Veronica's mother, sensing the rift, had quickly put the St. Clair charm to work. It was almost dizzying to behold, yet unsurprising; Michele was a key player in a major marketing firm. Selling the narrative was her forte. Even now, it was clear that Justyn was struggling not to smile.
"He'll crack soon," she whispered to Andrew.
"Might help if Evan and Veronica made their plans public," he mused.
"Good call," Autumn whispered. Louder, she called out, "As much as I love all of you, I'm pretty sure this room wasn't built for... oh, seven visitors. Even if my mother did scare the crap out of the head nurse."
"I was perfectly polite and reasonable," Sarah protested.
"No, you were a teacher during finals, Mom. And that is downright scary."
Mother glared playfully at daughter, who promptly directed a pointed glare at Evan. Fix your shit. Catching on, Evan looked to his father, appropriately contrite for a son who'd run off with a scribbled note to explain his departure from the country.
"Maybe we should let Autumn rest. I'm pretty hungry."

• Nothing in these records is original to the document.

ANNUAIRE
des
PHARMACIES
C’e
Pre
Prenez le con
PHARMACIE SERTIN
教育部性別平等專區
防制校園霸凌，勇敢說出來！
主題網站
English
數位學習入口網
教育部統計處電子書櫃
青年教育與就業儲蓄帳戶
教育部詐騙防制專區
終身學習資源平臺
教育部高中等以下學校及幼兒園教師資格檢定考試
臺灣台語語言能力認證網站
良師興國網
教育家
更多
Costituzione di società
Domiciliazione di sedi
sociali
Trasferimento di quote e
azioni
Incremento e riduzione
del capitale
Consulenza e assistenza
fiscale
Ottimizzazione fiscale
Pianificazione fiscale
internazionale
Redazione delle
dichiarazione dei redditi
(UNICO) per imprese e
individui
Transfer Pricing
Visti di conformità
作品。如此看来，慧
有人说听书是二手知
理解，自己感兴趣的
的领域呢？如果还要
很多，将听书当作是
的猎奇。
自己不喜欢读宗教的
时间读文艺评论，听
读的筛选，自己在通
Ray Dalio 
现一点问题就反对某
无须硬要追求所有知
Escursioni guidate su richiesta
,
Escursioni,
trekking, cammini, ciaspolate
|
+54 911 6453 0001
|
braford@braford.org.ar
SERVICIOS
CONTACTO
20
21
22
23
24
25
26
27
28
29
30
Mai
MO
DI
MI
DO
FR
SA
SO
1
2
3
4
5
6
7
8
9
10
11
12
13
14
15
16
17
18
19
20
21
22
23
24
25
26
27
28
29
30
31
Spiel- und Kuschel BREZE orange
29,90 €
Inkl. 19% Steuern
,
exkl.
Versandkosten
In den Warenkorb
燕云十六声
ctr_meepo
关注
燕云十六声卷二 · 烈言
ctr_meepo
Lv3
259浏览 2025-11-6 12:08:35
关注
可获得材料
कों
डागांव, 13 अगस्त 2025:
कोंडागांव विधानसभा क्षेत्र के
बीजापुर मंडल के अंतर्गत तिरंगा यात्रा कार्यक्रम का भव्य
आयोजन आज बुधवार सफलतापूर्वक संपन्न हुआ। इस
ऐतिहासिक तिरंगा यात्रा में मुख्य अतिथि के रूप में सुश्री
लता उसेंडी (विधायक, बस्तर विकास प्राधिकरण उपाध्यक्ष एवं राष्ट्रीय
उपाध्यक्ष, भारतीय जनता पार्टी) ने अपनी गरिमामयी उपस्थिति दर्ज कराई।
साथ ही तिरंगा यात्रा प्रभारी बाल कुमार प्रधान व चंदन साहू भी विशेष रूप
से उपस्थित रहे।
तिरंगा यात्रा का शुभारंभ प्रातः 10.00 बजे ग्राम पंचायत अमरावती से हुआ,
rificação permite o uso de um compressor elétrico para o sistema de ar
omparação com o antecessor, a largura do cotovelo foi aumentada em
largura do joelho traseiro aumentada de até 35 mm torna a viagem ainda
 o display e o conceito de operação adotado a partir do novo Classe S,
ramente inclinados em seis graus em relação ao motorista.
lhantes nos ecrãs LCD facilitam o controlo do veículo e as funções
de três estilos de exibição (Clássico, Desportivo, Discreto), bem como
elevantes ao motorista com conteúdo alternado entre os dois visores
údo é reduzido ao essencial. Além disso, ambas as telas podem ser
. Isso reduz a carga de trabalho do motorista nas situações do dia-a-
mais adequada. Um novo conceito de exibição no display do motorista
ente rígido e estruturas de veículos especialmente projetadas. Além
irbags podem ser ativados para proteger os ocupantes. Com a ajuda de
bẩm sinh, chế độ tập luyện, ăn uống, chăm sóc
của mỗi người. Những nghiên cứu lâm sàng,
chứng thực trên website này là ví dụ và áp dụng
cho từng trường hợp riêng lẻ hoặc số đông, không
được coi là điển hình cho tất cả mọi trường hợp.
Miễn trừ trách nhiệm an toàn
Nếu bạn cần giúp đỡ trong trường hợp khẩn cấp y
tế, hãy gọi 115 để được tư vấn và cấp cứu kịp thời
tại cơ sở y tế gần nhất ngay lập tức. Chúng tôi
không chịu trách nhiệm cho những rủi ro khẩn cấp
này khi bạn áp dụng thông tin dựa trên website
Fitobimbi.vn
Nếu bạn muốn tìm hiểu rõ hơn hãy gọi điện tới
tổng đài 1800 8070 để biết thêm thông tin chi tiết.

Veronica caught on. "Oh! There's an amazing restaurant about two blocks from here. Fantastic steaks. Great seafood," she added for her mother's benefit.
"Excellent suggestion, Veronica," her mother enthused. "We can catch up, get something to eat, and discuss your move to London."
"London?" Justyn's brow furrowed as he glanced over at his son. "It was my understanding that Veronica lived here."
"I'm contractually bound for the year," Veronica explained. "Sales are through the roof, so I doubt we'll see an early closing. But after that, I'm free to move again. I happen to love soccer and rainy weather."